Ben is the first strand to be dealt with. He watches Alicia tries to console a purposeless Silver Surfer and a misheard conversation between them leads Ben to believe that she doesn’t love him any more. He leaves, heartbroken, just as Alicia turns to him. Once again, he self-sabotages his relationship with her, enforcing his own emotions at his state onto her.
Next we see Reed and Sue, back at home, trying to return to normal. Reed is ignoring her to the extent that he almost absent-mindedly zaps her with one of their experiments. The adjustment to married life isn’t going well for them.
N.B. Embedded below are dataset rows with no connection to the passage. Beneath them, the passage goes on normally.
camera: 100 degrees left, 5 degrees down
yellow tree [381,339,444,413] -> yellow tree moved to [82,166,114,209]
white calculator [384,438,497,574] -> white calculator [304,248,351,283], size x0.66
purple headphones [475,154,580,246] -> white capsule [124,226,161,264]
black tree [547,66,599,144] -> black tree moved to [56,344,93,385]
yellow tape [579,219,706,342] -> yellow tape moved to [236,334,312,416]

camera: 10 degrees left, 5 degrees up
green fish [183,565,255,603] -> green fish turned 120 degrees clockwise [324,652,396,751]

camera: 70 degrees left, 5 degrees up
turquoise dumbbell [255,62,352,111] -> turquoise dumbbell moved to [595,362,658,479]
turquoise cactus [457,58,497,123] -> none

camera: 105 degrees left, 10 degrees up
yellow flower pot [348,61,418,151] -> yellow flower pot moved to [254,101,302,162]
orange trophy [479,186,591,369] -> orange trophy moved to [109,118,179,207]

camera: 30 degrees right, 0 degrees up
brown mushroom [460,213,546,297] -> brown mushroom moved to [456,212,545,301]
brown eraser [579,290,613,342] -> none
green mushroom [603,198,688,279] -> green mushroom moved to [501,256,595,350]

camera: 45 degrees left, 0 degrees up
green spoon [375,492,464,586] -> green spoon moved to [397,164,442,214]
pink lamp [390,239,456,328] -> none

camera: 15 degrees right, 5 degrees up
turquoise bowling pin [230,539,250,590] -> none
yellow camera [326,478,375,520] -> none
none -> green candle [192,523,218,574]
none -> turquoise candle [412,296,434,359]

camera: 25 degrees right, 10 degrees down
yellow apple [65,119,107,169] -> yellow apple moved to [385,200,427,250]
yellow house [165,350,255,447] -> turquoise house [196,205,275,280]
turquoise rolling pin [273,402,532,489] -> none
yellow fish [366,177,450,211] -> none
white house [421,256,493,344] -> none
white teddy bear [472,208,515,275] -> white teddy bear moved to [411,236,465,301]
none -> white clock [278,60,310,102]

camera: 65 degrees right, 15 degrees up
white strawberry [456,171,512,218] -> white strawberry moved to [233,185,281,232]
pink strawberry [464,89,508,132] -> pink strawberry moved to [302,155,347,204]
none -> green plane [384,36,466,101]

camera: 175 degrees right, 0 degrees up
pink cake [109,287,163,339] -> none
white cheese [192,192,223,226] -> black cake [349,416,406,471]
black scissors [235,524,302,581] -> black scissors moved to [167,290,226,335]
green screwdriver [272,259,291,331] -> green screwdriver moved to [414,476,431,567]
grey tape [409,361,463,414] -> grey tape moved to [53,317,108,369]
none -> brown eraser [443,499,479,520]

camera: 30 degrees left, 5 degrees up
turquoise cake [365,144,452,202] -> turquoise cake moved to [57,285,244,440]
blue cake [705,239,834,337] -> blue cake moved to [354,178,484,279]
The last we see is Johnny Storm’s first day at college. But there is a brief interlude with a scene of a coach of the college football team having conflicts with his star quarterback which, in the context of the rest of the issue, is a very odd vignette and one that does not, yet, involve any of our main characters.
Johnny arrives at ‘Metro College’ and meets up with Wyatt Wingfoot, a student from an Indian reservation outside of Tulsa. The dean finds that both students have met and he leads them into his study, and here we find Johnny in a great deal of conflict, but not with any character, but within himself. He reflects on everything that has happened to him in the course of the last seven issues — his cosmic journey and his thwarted love affair with Crystal the Inhuman and wonders how, with the life he’s led, he could ever do anything so mundane as earn a degree.
A brilliant issue which breaks the boundaries of expectation and convention.